Its effectiveness to fulfill its purpose. What is the purpose of the design? Let's say it's for marketing. If this were the case, you'd need to evaluate the design based on its effectiveness as a marketing tool. Does it appeal to its target audience (for example, does it use words, images, colors that the target audience commonly relates to)? Does it effectively reflect what the product stands for - or in other words, is there consistency between product and design? If you were a consumer, would you be moved to purchase the product because of the design?
Remember, there are many questions you may ask yourself when you're analyzing the design, based on its ability to fulfill its given purpose. The surest way here is to hold a brainstorming session with trusted people, so you could list pertinent questions and criteria.
Its medium of presentation. Usually, when a designer submits his work, it's printed on the best quality paper and in high quality ink. What if the design is intended to be enlarged to billboard size? You have to supervise the construction of the final, final product to make sure that it still maintains the highest level quality possible. Using the billboard example, you wouldn't want it to come out all pixelated or bland-looking because it turned out that the design isn't appropriate aesthetically for larger-than-life recreations. Also, check it out for minor errors in printing (if there are spots in some areas, or some fine lines where there shouldn't be).
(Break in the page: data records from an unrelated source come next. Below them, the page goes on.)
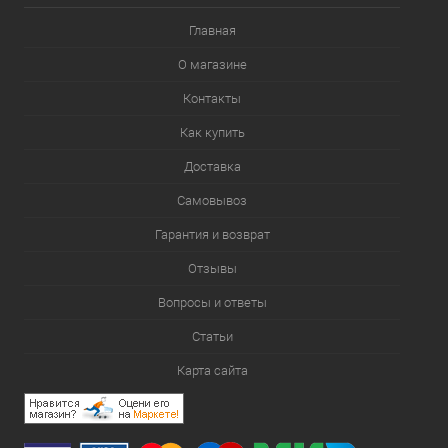
Главная
О магазине
Контакты
Как купить
Доставка
Самовывоз
Гарантия и возврат
Отзывы
Вопросы и ответы
Статьи
Карта сайта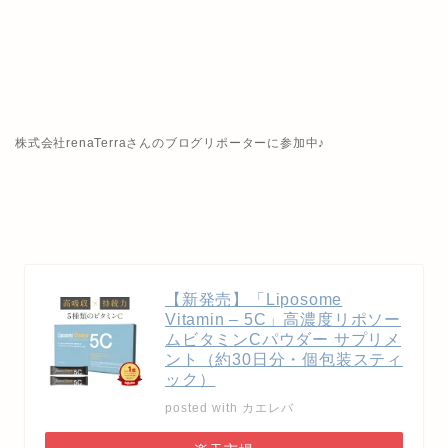
株式会社renaTerraさんのブログリポーターに参加中♪
【新発売】「Liposome
Vitamin – 5C」高濃度リポソー
ムビタミンCパウダー サプリメ
ント（約30日分・個包装スティ
ック）
posted with
カエレバ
Other practical aspects. For example, if the design is meant to be mobile, it shouldn't have heavy oak weighing 20 pounds as part of its components. Be sure to clearly state how the design is to be used and presented, so the designer would be able to work with proper media. Also, you may analyze the designer based on his ability to work within the given budget and the given time frame. Of course, for your part, you'd have to be very clear about your expectations and the guidelines that he has to follow. Remember, just because a graphic designer is results-oriented, as he is hired in a professional capacity he is expected to demonstrate proper work ethics and to comply with the specified instructions, as well.
These are just some guidelines to help you evaluate a graphic designer's work. As a final word, be sure always to keep an open mind and to use your sound judgment.